My comrades and I spent a large portion of the day learning about Dublin's history and trying (most unsuccessfully) to avoid crowds. We started off by heading to Trinity College to see the Book of Kells. The Book of Kells is a very old illuminated manuscript of the Gospels of the New Testament. It was created c. 800 by Celtic monks, and it was, obviously, all done by hand, which is truly amazing. The exhibit is about the creation of the book, going into detail about how the inks would have been made, who likely worked on it, how long it would have taken, and other things of that ilk. And while that may sound stuffy, it really is incredible and totally worth checking out. In this day and age we take easy, machine-aided work for granted, so it's important to be reminded of a time when painstaking craftsmanship was the only way to do things. It's mind-blowing what they were able to achieve and that those achievements have remained intact to this day.

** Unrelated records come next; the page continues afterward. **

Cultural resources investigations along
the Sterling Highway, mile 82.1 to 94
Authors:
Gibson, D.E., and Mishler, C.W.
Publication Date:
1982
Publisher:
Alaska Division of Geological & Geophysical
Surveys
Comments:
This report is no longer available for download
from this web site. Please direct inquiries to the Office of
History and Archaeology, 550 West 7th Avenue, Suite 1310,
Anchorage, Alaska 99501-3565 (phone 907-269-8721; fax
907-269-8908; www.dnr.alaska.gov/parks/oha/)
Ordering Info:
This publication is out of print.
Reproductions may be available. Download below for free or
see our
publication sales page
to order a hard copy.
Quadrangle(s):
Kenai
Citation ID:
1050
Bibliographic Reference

At the end of the exhibit, you get to see some pages of the Book itself, which they turn every so often, so if you go more than once, you're likely to see different pages. Admission to the Book of Kells usually costs around €8 for students, but for St. Paddy's Day, it was free! And because everyone else in the city was pretty focused on stumbling blindly through the streets, the exhibit was almost empty, so we got plenty of time to press our faces up to the glass and take it in. You are never allowed to photograph the Book of Kells, so here is a picture I got off Wikipedia of one of its more famous pages:
Next we went to the National Museum of Ireland primarily to see the bog bodies! The bog bodies, if you've never heard of them, are the mummified corpses of people from hundreds, even thousands, of years ago who were murdered and then thrown into Irish bogs. The lack of air in the swampy land preserved the bodies so well that, when they were found, they still had skin, hair, and clothing. A few even still had the contents of their stomachs, allowing scientists to analyze their final meal! These things are as creepy as they sound, and just as cool. I saw them a couple of years ago and almost passed out; mostly because of the terrible ways most of these people were murdered. But they are so fascinating to look at. I don't have any pictures of the bodies because a. they are kind of gross and b. I felt like it was sort of disrespectful to photograph the dead, but they're worth a look if you ever get the chance. Or if you want to read this Wikipedia page.
Making our way through Dublin was an ordeal that day. The streets were packed with people who didn't even seem to be going anywhere, just wandering in a (presumably) drunken stupor. If ever I've understood the plight of the salmon, it was trying to walk around Temple Bar.
Despite the difficulty, we made it to the historic district and Christ Church Cathedral. As you can read on Wikipedia, Christ Church is the older of Dublin's two medieval cathedrals. It was founded c. 1030, but it still looks amazing today. In addition to its fabulous architecture and beautiful stained glass, Christ Church has some very cool underground vaults with an exhibition about the history of the church.
On our way back to the hotel, we stumbled upon Dublinia, a super-fun interactive museum about the various stages of Dublin's history, from the Viking era to the present day. Unfortunately, we arrived there about an hour before closing, so we didn't get to spend as much time as I would have liked. We were also sharing our experience with a group of very obnoxious Spanish men, who impeded my ability to play dress-up. I still managed a few good costumes, though.
As you can see, Dublinia had all kinds of awesome. It also had this fake man, sitting on a facsimile of a medieval toilet:
And so, after a lovely day of learning about Dublin's history (and medieval plumbing), we ate dinner and shared a few drinks in honor of St. Patrick. Sláinte!